Manchmal jedoch werden die Signale so stark, dass wir endlich auf sie aufmerksam werden müssen. So erging es mir. Ich habe mich immer irgendwie jüdisch gefühlt, konnte aber nie wirklich Anschluss finden. Wie Sie auf meiner Website lesen können, bin ich nicht in der großen, amerikanisch-jüdischen Infrastruktur aufgewachsen, sondern in einem kleinen Eisenerz-Abbaugebiet in Minnesota, bevölkert überwiegend von Menschen schwedischer, norwegischer, finnischer, kroatischer, serbischer und slowenischer Herkunft. Wir waren praktisch die einzige jüdische Familie, gut integriert, bis auf die religiöse Zugehörigkeit. Fast alle gehörten einer Gemeinde an, bis auf uns! Ich durfte mit meinen Freundinnen alle möglichen Kirchen besuchen, sang auch später in fast allen Kirchen, war aber immer Außenseiterin. Und in der Universität, endlich in der Nähe jüdischer Infrastruktur, konnte ich auch, aufgrund der mir fehlenden Anknüpfungspunkte, nicht wirklich landen. Das Theater wurde meine einzige richtige Heimat, aber irgendetwas fehlte mir immer. So machte ich eine lange, recht interessante Wanderung durch die Welten der Religionen und Philosophien, stets auf der Suche und nie zufrieden. Aber dann, ganz unerwartet (oder auch nicht?), wollte meine jüdische Seele nicht mehr übertönt werden; ich musste endlich auf sie hören und mich aus meinem selbst auferlegten Exil lösen. Allmählich habe ich den von meiner amerikanischen Familie fallen gelassenen Faden ergriffen und mit ganz eigenen Farben in den jüdischen Bilderteppich wieder eingewebt.
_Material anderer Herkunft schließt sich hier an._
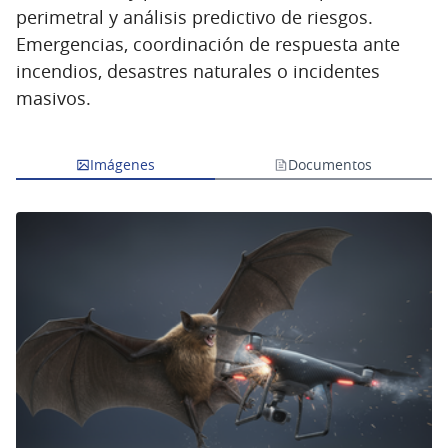
perimetral y análisis predictivo de riesgos.
Emergencias, coordinación de respuesta ante
incendios, desastres naturales o incidentes
masivos.
Imágenes
Documentos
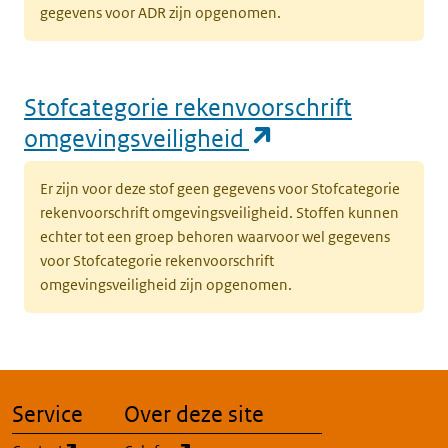
v
gegevens voor ADR zijn opgenomen.
t
w
Stofcategorie rekenvoorschrift
(opent in een nieuw tabblad)
Milieu
Grond
K
(opent in een n
omgevingsveiligheid
k
v
t
Er zijn voor deze stof geen gegevens voor Stofcategorie
w
rekenvoorschrift omgevingsveiligheid. Stoffen kunnen
echter tot een groep behoren waarvoor wel gegevens
voor Stofcategorie rekenvoorschrift
(opent in een nieuw tabblad)
Milieu
Grond
K
omgevingsveiligheid zijn opgenomen.
k
v
t
w
Service
Over deze site
(opent in een nieuw tabblad)
Milieu
Grond
K
c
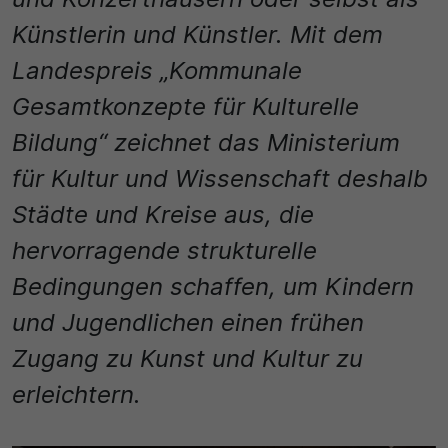
Name
Matomo
Künstlerin und Künstler. Mit dem
SgCookieOptin.lastPreferences
Laufzeit
Landespreis „Kommunale
Anbieter
1 Jahr
Gesamtkonzepte für Kulturelle
Cookie Consent / Ahlen
Bildung“ zeichnet das Ministerium
Zweck
für Kultur und Wissenschaft deshalb
Laufzeit
Wird für statistische Zwecke verwendet, um Details
wie die eindeutige Besucher-ID zu speichern.
Städte und Kreise aus, die
1 Jahr
hervorragende strukturelle
Zweck
Name
Bedingungen schaffen, um Kindern
Dieser Wert speichert Ihre Consent-Einstellungen.
und Jugendlichen einen frühen
_pk_ses\..*$
Unter anderem eine zufällig generierte ID, für die
historische Speicherung Ihrer vorgenommen
Zugang zu Kunst und Kultur zu
Anbieter
Einstellungen, falls der Webseiten-Betreiber dies
erleichtern.
eingestellt hat.
Matomo
Laufzeit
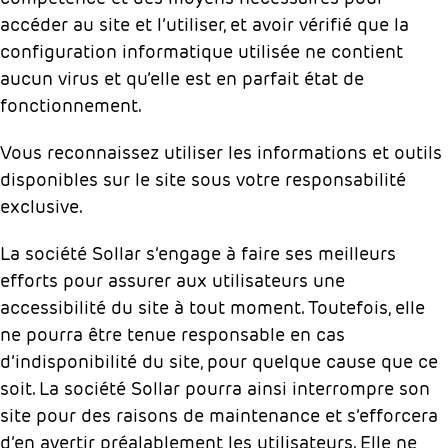
accéder au site et l’utiliser, et avoir vérifié que la
configuration informatique utilisée ne contient
aucun virus et qu’elle est en parfait état de
fonctionnement.
Vous reconnaissez utiliser les informations et outils
disponibles sur le site sous votre responsabilité
exclusive.
La société Sollar s’engage à faire ses meilleurs
efforts pour assurer aux utilisateurs une
accessibilité du site à tout moment. Toutefois, elle
ne pourra être tenue responsable en cas
d’indisponibilité du site, pour quelque cause que ce
soit. La société Sollar pourra ainsi interrompre son
site pour des raisons de maintenance et s’efforcera
d’en avertir préalablement les utilisateurs. Elle ne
Das Lied „Im Treibhaus“ – mein ewiger Begleiter seit der ersten Begegnung, als ich 19 war – ist nicht mehr stärkster Ausdruck meiner Seele. Nun stehe ich hier, freudig staunend, dass ich so geortet, so integriert geworden bin – in mir selbst, in der Vielfalt des Judentums und in der Vielfalt unserer großen Welt. Das wünsche ich Ihnen allen, dass Sie nicht nur einen Ort, sondern eine Ortung haben mögen, so dass Sie auf festen Füßen stehen können, wo immer auf der Welt Sie auch sind.

Ich danke Ihnen, dass ich diese Worte mit Ihnen teilen durfte, und wünsche Ihnen einen schönen Sonntag.